EXTRACT PROVIDED:
◇ ◇ ◇ ◇ ◇

The Portfolio Manager shall not otherwise be responsible for portfolio
accounting nor shall it be required to generate information derived from
portfolio accounting data.
(f) The Portfolio Manager will make available to the Trust and the
Manager, promptly upon request, all of the Series' investment records and
ledgers maintained by the Portfolio Manager (which shall not include the
records and ledgers maintained by the custodian and portfolio accounting
agent for the Trust) as are necessary to assist the Trust and the Manager
to comply with requirements of the 1940 Act and the Investment Advisers
Act of 1940 (the "Advisers Act"), as well as other applicable laws. The
Portfolio Manager will furnish to regulatory authorities having the
requisite authority any information or reports in connection with such
services which may be requested in order to ascertain whether the
operations of the Trust are being conducted in a manner consistent with
applicable laws and regulations.
(g) The Portfolio Manager will provide reports to the Trust's Board
of Trustees for consideration at meetings of the Board on the investment
program for the Series and the issuers and securities represented in the
Series' portfolio, and will furnish the Trust's Board of Trustees with
respect to the Series such periodic and special reports as the Trustees
and the Manager may reasonably request.

◇ ◇ ◇ ◇ ◇

AVAILABLE DATA:
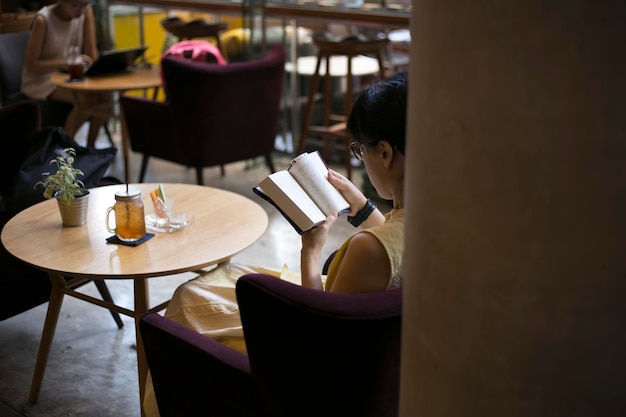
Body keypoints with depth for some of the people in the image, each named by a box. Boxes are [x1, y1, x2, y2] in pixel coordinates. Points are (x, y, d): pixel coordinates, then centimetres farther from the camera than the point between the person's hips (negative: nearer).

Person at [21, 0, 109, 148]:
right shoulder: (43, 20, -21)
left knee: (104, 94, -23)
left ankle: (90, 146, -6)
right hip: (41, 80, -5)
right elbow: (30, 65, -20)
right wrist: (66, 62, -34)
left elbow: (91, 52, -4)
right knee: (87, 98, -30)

◇ ◇ ◇ ◇ ◇

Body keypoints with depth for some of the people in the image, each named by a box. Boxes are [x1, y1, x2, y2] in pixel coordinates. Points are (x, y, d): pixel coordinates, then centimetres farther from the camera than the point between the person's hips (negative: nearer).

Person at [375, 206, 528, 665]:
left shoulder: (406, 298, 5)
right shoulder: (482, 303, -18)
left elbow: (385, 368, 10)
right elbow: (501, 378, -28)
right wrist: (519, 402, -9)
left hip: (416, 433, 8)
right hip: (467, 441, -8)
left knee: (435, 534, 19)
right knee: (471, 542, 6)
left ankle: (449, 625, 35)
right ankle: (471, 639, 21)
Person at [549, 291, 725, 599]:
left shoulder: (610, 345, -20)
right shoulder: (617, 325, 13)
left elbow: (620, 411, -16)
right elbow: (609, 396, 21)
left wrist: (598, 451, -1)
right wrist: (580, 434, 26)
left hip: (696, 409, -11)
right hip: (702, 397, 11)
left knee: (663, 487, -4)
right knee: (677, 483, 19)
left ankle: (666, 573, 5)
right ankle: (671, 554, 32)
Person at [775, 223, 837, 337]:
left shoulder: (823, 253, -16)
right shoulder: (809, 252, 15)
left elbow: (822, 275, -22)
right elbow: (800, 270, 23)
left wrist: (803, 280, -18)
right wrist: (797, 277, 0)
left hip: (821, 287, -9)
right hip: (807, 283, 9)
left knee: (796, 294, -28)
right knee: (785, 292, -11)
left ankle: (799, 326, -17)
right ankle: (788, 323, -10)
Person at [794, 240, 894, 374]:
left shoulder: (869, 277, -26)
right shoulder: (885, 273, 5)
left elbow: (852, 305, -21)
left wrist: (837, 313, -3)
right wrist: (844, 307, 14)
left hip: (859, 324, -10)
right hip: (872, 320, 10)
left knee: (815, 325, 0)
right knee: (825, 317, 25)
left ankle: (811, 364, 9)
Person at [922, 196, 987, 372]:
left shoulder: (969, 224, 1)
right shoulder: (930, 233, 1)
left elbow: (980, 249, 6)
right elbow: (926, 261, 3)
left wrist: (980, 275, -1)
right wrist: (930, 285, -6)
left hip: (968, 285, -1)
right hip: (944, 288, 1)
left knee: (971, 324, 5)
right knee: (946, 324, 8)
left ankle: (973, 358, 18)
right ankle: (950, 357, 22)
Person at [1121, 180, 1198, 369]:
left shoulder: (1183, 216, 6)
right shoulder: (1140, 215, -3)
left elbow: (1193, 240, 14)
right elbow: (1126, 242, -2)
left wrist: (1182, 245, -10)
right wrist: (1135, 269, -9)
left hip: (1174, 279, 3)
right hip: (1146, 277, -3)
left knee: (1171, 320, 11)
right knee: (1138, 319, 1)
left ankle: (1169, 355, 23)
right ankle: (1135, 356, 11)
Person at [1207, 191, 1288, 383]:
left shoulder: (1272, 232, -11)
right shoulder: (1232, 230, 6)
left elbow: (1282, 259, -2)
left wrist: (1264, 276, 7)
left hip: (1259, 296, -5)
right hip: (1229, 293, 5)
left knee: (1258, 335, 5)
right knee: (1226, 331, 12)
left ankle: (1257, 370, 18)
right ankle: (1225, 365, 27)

◇ ◇ ◇ ◇ ◇

ACTIONS TO TAKE:
1. Translate this sentence from the contract excerpt into French: "The Portfolio Manager shall not otherwise be responsible for portfolio accounting nor shall it be required to generate information derived from portfolio accounting data."
2. Offset the body keypoints in the records by adding 123 to each of the three numbers in every point. Rewrite everything from the line containing "left ankle: (973, 358, 18)" down to the line containing "right hip: (1229, 293, 5)", keeping the person box lines unchanged, and output only those lines.

TASK ANSWERS:
1. Le gestionnaire de portefeuille ne sera par ailleurs pas responsable de la comptabilité du portefeuille et ne sera pas tenu de produire des informations dérivées des données de comptabilité du portefeuille.

2.
left ankle: (1096, 481, 141)
right ankle: (1073, 480, 145)
Person at [1121, 180, 1198, 369]:
left shoulder: (1306, 339, 129)
right shoulder: (1263, 338, 120)
left elbow: (1316, 363, 137)
right elbow: (1249, 365, 121)
left wrist: (1305, 368, 113)
right wrist: (1258, 392, 114)
left hip: (1297, 402, 126)
right hip: (1269, 400, 120)
left knee: (1294, 443, 134)
right knee: (1261, 442, 124)
left ankle: (1292, 478, 146)
right ankle: (1258, 479, 134)
Person at [1207, 191, 1288, 383]:
left shoulder: (1395, 355, 112)
right shoulder: (1355, 353, 129)
left elbow: (1405, 382, 121)
left wrist: (1387, 399, 130)
left hip: (1382, 419, 118)
right hip: (1352, 416, 128)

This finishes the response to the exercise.